Bonds, equity derivatives, and therefore convertibles have a number of measures of value and risk which can be applied to them at any one moment in time. Luckily, for bonds and convertibles, there's a handy monetising fixed point called the face value. Many of the contract terms of bonds are described in terms of this monetiser (i.e. are expressed as a ratio to the face value or denomination). The coupon is the most obvious contract feature which is expressed as a ratio to the face value. Originally, the face value of the bond represented the final 'redemption' payment - where the borrower finally pays back the loan (assumed to be the denomination) made to the company. These days, this is still often the case, though the final redemption payback amount can accrete to some value above or below the face value. Even here, the final redemption value is often expressed in terms of a ratio to the face value.
The great thing about expressing all these terms with respect to the face value is that the bond analyst is already beginning the task of facilitating comparisons of one bond with another. This helps the investor to compare many bonds with each other.

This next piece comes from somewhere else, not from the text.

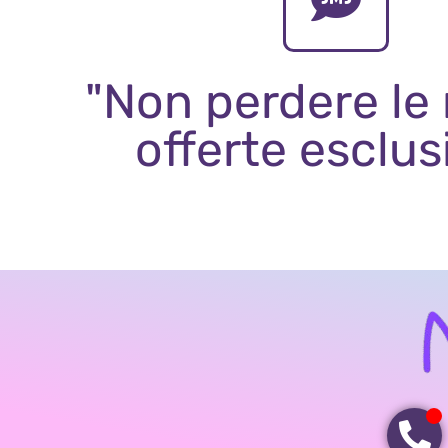
"Non perdere le
offerte esclus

From a cash flow point of view, as a bond holder you need to know which absolute cash flows you'll be getting, and when. From that point of view, you'll receive, to make up an example, £100 once a year, for 19 years, followed by a payment of £1,100 (made up of the final £100 coupon, plus the redemption amount, equal to the face value, of £1,000).

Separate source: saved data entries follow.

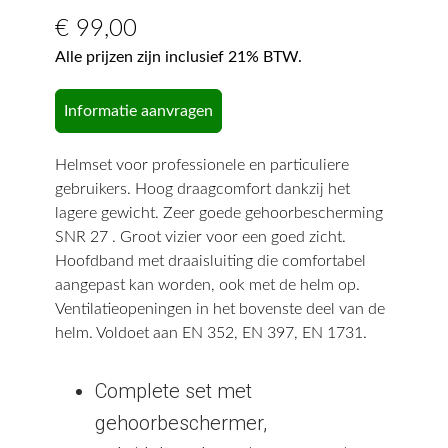
€
99,00
Alle prijzen zijn inclusief 21% BTW.
Informatie aanvragen
Helmset voor professionele en particuliere
gebruikers. Hoog draagcomfort dankzij het
lagere gewicht. Zeer goede gehoorbescherming
SNR 27 . Groot vizier voor een goed zicht.
Hoofdband met draaisluiting die comfortabel
aangepast kan worden, ook met de helm op.
Ventilatieopeningen in het bovenste deel van de
helm. Voldoet aan EN 352, EN 397, EN 1731.
Complete set met
gehoorbeschermer,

But from the perspective of an investor who would like to compare these amounts with other bonds, it is great to transform them into a series of 19 annual payments of $0.1 \times D$, where $D$ is the denomination, followed by a final payment of $1.1 \times D$. More convenient still for us to drop the reference to the denomination, and move to percentages rather than ratios, stating that the bond pays a coupon of 10% annualised for 20 years (and, redeems at face value). Likewise the traded price of this bond, on the open market can be quotes in currency - for example £960 - or it can be quoted as a ratio of the denomination - $0.96 \times D$. Again, dropping reference to the denomination and moving to percentage terminology, the bond price is quoted as 96. This quoting style is referred to as percentage of par quoting or simply the par convention. Certain bond markets prefer the par convention, others prefer to see a real cash amount quoted for the price - this convention is called the unit trading convention; since it is popular in French markets, you'll often hear of it as French style quoting. Clearly, this is just a quoting style - for every unit trader price, there's a par quoted number which is its equivalent, and vice versa.

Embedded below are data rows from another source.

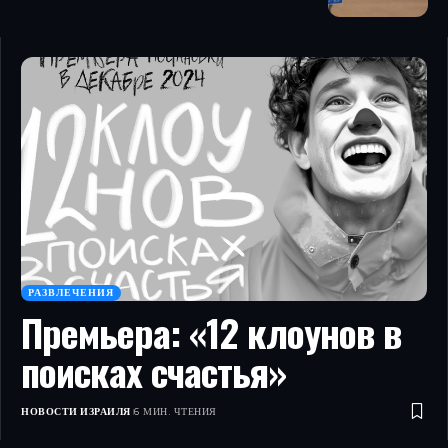
РАЗВЛЕЧЕНИЯ
Премьера: «12 клоунов в
поисках счастья»
НОВОСТИ ИЗРАИЛЯ
6 МИН. ЧТЕНИЯ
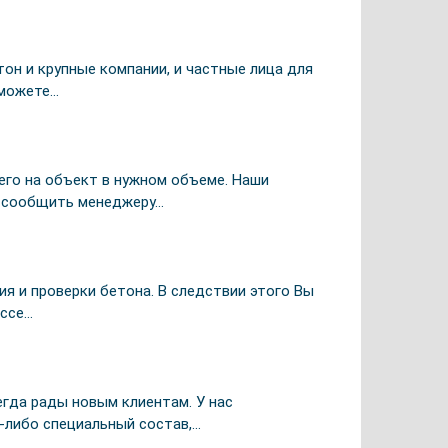
тон и крупные компании, и частные лица для
 можете…
его на объект в нужном объеме. Наши
о сообщить менеджеру…
я и проверки бетона. В следствии этого Вы
ессе…
гда рады новым клиентам. У нас
-либо специальный состав,…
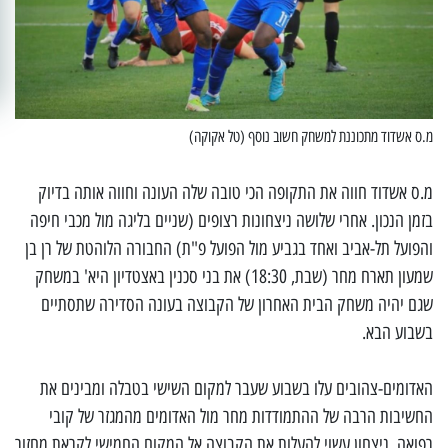
מ.ס אשדוד מתכוננת למשחק חשוב נוסף (טל אקוקה)
מ.ס אשדוד חווה את התקופה הכי טובה שלה העונה וחווה אותה בדיוק
בזמן הנכון. אחרי שלושה ניצחונות רצופים (שניים בליגה מול מכבי חיפה
והפועל תל-אביב ואחד בגביע מול הפועל פ"ת) החבורה הלוהטת של רן בן
שמעון תארח מחר (שבת, 18:30) את בני סכנין באצטדיון היא' במשחק
שגם יהיה משחק הבית האחרון של הקבוצה בעונה הסדירה שתסתיים
בשבוע הבא.
האדומים-צהובים עלו בשבוע שעבר למקום השישי בטבלה ומבינים את
החשיבות הרבה של ההתמודדות מחר מול האדומים מהמגזר של קובי
רפואה. ניצחון עשוי להעלות את הקבוצה אל המקום החמישי לקראת מחזור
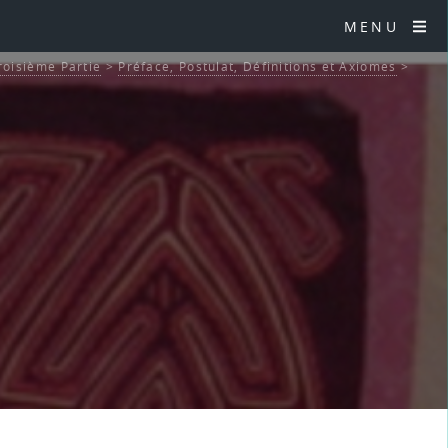
MENU
roisième Partie
>
Préface, Postulat, Définitions et Axiomes
>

In practice, rarely is a bond actually trading precisely at par, even when it is first issued. They usually start off pricing not too far away from par. In the end, though, if the bond is still around by the time of redemption, it'll eventually trader closer and closer to par - to the redemption amount. An instant before it redeems, when all the coupon payments during its entire life have already been made, then you can see that the fair value ought to converge to par, since that's what it represents at that point - a promise to pay the face value to the bearer in the next instant.
The original terminology for face value comes from coinage, where this number would be printed or embossed on one or two of the faces of the coin. Denomination captures the sense, again probably originally from the world of coinage, that there is a graded set of related values within a singular system. This makes more sense with money than it does with bonds, since for any given issue, there usually is only one face value. But from its original latin, you get the sense that it is an amount which is fully named - and perhaps in a sense fully defined by the arbitrary act of naming its value. Maybe this term caught on in a world where fiat currencies were being born. The Chinese in the tenth century first issued fiat paper currency, but it was first attempted in the eighteenth century in the western world, and this lines up quite nicely with the word's entomology, where it took on the monetary sense around the 1650s. Finally, lurking behind the technical definition of face value is the implication that the value expressed on the face is not the real value. For coins, movement in inflation, or the price of precious metals, or the degree to which the coin's edge has been clipped, all explain why the face value is not the same as the real price. Likewise this carries over well into bond terminology where, as I noted earlier, during most of the life of a bond, it won't be worth precisely the face value.